Félicité (Mubi, 12A) may be worlds away from Dunkirk in almost every conceivable respect, but it is, in its own way, just as technically tactile and rousing. French-Senegalese director Alain Gomis’s thrillingly alive character study hits the scratchy streets of Kinshasa running, filtering rich, earthy environmental detail into its close-up portrait of a hard-up nightclub singer (the striking Véro Tshanda Beya Mputu) scraping together funds to save her hospitalised son. A one-line synopsis might suggest rote social realism, but Gomis has sensual matters on his mind too. The film thrums with colour, music and poetry, filling in how its protagonist’s desperate circumstances look, sound and feel. It’s now streaming on Mubi after a low-profile cinema run, and deserves a devoted audience.

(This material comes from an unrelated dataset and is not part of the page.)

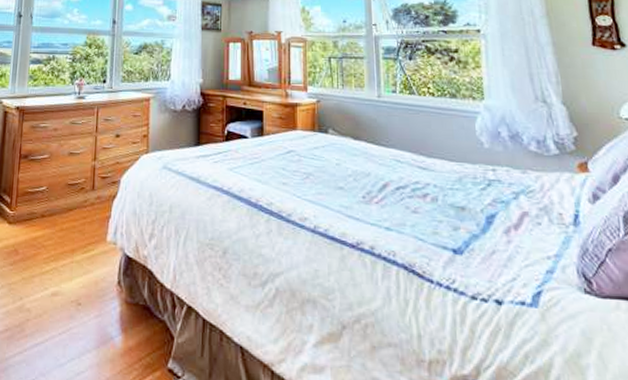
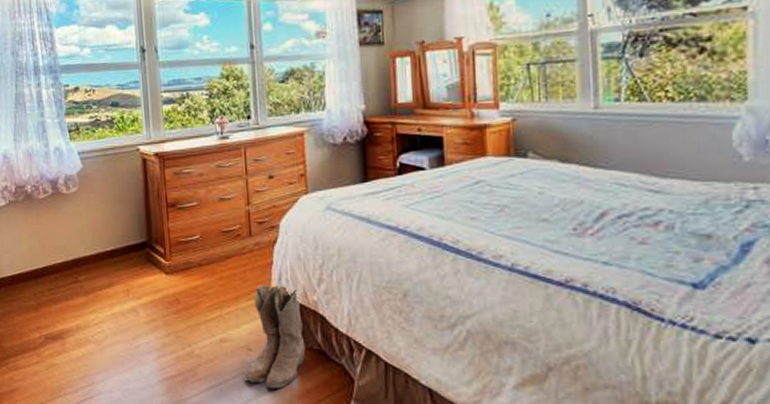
boots: none [70,237,133,347] -> present [244,284,306,389]

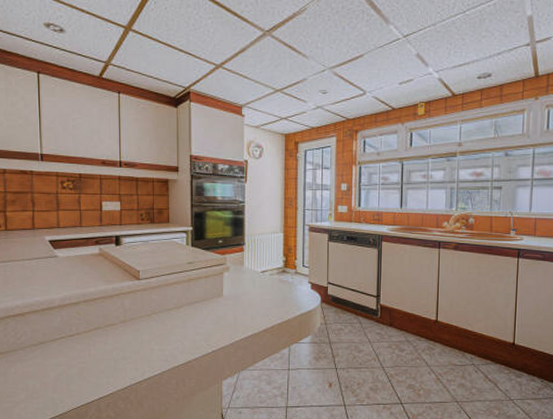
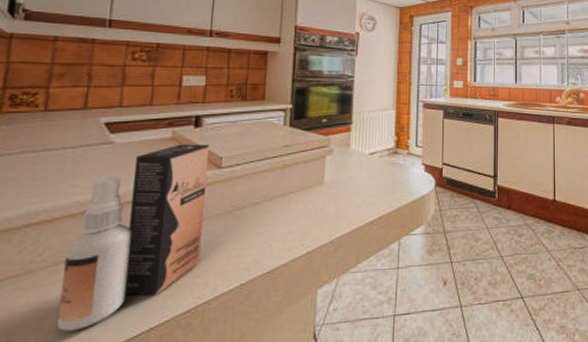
spray bottle: none [36,259,130,394] -> present [57,144,210,332]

Over at Netflix, meanwhile, Errol Morris’s new project Wormwood (Netflix) has just landed, and it’s the veteran documentarian’s most curious, circuitous work in some time. A six-part series melding investigative documentary and reconstructions that play as straight-up psychodrama, it probes the 1953 death of American biochemist Frank Olson, contentiously ruled a suicide – until later evidence tangled the supposed facts with CIA conspiracy and governmental experiments with LSD. It’s a trip in multiple senses, one Morris steers with icy expertise, even as the dramatised portions of the enterprise test and expand his tonal reach.

Since this will be my last column before the holiday, this week’s top re-release is cosily apt. You probably need no introduction to Billy Wilder’s The Apartment (Arrow, PG), but a sparkling new 4K restoration only burnishes its case as one of the most exquisitely bittersweet Christmas movies. It’s mercifully short on conventional festive cheer, of course, but the delicate, fractured romance it draws from the farcical hideousness of office-party season finally glows with the spirit of togetherness and fellow-man feeling that we’re supposed to treasure beneath all the tinsel. Last-minute gift shoppers could do far worse.